# Export best XGBoost model to joblib

**Goal:** train the best model (from K-Fold) and save it as a `.pkl` file for Flask.

**Output:** `best_xgb_model.pkl`


In [None]:
# Dependencias
# If you do not have xgboost installed, run:
# !pip install xgboost

import pandas as pd
import numpy as np
from sklearn.compose import ColumnTransformer
from sklearn.preprocessing import OneHotEncoder
from sklearn.pipeline import Pipeline
from xgboost import XGBRegressor
import joblib

In [None]:
# Load data
file_path = "../database.csv"
df = pd.read_csv(file_path)

df.head()

In [None]:
# Normalize columns
rename_map = {
    "Numero de cuartos": "num_cuartos",
    "Numero de baños": "num_banos",
    "Numero de huéspedes": "num_huespedes",
    "Precio por noche estimado (MXN)": "precio_noche_mxn",
    "Ocupación promedio (%)": "ocupacion_promedio",
    "Tipo de alojamiento": "tipo_alojamiento",
    "Colonia/Municipio": "colonia_municipio",
}

df = df.rename(columns=rename_map)

In [None]:
# Features and target
features = [
    "Estado",
    "Ciudad",
    "colonia_municipio",
    "tipo_alojamiento",
    "num_cuartos",
    "num_banos",
    "num_huespedes",
    "ocupacion_promedio",
]

target = "precio_noche_mxn"

X = df[features]
y = df[target]

In [None]:
# Preprocessing
categorical_features = ["Estado", "Ciudad", "colonia_municipio", "tipo_alojamiento"]
numeric_features = ["num_cuartos", "num_banos", "num_huespedes", "ocupacion_promedio"]

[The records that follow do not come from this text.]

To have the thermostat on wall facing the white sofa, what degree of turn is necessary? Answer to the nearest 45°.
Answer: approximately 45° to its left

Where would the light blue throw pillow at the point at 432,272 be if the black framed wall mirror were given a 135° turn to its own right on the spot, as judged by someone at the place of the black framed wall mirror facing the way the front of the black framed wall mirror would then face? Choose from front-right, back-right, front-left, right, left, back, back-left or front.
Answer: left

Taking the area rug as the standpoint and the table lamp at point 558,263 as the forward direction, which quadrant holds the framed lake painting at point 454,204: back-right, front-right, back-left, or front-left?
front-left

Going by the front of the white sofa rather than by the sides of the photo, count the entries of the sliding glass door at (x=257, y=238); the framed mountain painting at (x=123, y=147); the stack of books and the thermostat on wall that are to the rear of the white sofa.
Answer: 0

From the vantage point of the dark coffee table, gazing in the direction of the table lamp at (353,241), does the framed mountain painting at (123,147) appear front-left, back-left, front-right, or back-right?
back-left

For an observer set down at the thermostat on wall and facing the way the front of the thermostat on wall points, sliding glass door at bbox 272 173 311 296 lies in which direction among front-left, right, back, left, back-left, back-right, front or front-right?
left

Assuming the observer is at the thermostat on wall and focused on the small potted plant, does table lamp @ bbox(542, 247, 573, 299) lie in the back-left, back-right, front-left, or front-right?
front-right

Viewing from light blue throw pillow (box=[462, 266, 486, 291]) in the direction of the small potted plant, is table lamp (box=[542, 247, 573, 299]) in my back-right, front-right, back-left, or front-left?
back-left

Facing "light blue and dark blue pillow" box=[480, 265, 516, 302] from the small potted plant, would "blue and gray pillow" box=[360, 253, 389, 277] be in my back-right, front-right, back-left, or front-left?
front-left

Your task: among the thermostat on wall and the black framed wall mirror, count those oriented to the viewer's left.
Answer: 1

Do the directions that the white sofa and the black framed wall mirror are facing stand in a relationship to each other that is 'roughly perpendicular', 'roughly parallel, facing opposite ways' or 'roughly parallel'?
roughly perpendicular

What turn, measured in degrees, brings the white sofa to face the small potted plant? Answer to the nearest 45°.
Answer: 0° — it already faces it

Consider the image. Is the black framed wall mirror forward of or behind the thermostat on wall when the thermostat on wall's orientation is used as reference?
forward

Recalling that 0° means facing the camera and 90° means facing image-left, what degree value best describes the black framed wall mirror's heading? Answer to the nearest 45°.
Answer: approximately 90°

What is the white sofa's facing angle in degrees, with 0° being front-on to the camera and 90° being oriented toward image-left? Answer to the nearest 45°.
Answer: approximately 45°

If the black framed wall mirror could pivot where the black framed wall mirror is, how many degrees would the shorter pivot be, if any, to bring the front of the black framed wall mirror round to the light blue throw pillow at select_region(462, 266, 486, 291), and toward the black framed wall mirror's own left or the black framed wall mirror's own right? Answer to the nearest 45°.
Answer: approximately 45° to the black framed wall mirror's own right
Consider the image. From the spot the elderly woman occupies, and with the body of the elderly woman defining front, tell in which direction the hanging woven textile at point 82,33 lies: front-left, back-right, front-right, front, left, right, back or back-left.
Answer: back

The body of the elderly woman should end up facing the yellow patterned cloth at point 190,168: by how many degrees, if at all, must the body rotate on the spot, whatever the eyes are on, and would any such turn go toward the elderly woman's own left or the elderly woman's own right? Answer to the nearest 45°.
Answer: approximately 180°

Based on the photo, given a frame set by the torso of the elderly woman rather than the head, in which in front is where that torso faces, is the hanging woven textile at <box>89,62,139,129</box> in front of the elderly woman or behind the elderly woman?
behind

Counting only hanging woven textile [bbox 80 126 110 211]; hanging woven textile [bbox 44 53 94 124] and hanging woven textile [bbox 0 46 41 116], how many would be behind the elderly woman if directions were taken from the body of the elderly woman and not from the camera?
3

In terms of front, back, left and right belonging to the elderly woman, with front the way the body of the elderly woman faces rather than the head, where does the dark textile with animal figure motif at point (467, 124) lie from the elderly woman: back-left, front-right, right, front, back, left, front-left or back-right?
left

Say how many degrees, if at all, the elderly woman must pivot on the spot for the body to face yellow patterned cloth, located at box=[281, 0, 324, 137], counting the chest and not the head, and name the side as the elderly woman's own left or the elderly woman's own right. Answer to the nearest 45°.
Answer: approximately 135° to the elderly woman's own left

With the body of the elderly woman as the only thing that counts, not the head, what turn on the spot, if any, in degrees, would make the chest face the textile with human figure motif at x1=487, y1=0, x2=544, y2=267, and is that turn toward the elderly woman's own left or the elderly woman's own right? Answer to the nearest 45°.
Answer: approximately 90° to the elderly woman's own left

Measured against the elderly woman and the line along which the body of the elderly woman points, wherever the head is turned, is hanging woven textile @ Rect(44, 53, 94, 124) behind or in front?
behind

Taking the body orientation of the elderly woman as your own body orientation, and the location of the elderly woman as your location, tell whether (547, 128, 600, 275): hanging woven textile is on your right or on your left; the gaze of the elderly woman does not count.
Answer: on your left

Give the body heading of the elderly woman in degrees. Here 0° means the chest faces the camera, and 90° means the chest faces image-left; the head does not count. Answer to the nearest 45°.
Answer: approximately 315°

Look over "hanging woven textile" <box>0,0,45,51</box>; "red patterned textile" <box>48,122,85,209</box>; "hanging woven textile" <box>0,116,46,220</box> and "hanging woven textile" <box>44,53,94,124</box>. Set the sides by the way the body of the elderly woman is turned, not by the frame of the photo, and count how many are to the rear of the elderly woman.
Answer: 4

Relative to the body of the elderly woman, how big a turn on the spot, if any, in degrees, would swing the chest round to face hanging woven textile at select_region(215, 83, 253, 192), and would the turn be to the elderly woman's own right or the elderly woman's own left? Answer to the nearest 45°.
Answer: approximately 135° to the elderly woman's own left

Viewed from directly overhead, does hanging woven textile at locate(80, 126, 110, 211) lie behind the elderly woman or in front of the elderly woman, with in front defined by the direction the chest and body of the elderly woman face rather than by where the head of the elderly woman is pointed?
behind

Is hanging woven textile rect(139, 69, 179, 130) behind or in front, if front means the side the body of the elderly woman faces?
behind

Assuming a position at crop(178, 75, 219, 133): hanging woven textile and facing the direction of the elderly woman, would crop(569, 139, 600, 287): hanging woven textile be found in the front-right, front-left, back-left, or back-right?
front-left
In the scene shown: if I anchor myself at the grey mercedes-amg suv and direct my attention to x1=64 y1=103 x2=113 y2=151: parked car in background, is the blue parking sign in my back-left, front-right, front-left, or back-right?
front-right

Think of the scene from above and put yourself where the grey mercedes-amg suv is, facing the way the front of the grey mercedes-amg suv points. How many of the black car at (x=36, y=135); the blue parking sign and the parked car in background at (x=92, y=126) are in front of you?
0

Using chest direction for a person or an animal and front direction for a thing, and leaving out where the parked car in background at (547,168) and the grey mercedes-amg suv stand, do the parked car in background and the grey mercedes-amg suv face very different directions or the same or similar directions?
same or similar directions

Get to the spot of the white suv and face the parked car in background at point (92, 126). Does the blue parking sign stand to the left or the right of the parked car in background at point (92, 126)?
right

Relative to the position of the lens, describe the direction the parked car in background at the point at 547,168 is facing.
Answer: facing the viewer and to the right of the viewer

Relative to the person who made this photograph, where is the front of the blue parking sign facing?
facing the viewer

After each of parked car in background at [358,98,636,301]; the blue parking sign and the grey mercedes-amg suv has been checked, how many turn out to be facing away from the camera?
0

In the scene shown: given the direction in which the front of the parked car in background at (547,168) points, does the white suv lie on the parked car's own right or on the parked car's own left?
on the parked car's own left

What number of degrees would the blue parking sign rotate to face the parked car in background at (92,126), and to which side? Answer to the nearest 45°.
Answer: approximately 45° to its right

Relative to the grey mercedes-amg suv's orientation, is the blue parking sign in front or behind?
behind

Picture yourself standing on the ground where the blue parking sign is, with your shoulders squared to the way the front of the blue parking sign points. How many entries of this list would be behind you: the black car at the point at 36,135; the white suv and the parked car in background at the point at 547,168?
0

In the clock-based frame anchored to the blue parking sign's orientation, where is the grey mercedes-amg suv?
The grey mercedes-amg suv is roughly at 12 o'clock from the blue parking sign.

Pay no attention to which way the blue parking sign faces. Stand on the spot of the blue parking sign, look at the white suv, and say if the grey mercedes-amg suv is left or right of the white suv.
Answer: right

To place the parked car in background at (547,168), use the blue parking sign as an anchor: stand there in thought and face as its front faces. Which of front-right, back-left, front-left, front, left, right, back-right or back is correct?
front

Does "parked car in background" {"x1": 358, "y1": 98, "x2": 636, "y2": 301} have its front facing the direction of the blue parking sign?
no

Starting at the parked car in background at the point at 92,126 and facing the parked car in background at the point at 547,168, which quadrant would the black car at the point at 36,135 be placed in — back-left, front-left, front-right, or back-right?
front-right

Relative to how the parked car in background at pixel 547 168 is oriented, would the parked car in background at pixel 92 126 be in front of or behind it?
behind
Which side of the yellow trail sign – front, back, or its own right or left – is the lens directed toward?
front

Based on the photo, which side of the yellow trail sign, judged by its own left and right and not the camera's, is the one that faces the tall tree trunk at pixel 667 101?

preprocessor = ColumnTransformer(
    transformers=[
        ("cat", OneHotEncoder(handle_unknown="ignore"), categorical_features),
        ("num", "passthrough", numeric_features),
    ]
)

In [None]:
# Best configuration (K-Fold)
# Ajusta aquí si cambias el mejor resultado
best_params = {
    "n_estimators": 800,
    "learning_rate": 0.1,
    "max_depth": 3,
    "subsample": 0.8,
    "colsample_bytree": 0.8,
    "objective": "reg:squarederror",
    "random_state": 42,
}

In [None]:
# Final training and export
model = XGBRegressor(**best_params)

pipeline = Pipeline(
    steps=[
        ("preprocessor", preprocessor),
        ("model", model),
    ]
)

pipeline.fit(X, y)

joblib.dump(pipeline, "../best_xgb_model.pkl")
print("Model exported to ../best_xgb_model.pkl")

## Flask note
Load the model with `joblib.load` and predict using the same column schema.


In [None]:
# Load example (for Flask)
# model = joblib.load("../best_xgb_model.pkl")
# pred = model.predict(pd.DataFrame([{
#     "Estado": "Ciudad de México",
#     "Ciudad": "Mexico City",
#     "colonia_municipio": "Roma Norte",
#     "tipo_alojamiento": "Departamento",
#     "num_cuartos": 2,
#     "num_banos": 1.5,
#     "num_huespedes": 4,
#     "ocupacion_promedio": 70,
# }]))
# print(pred)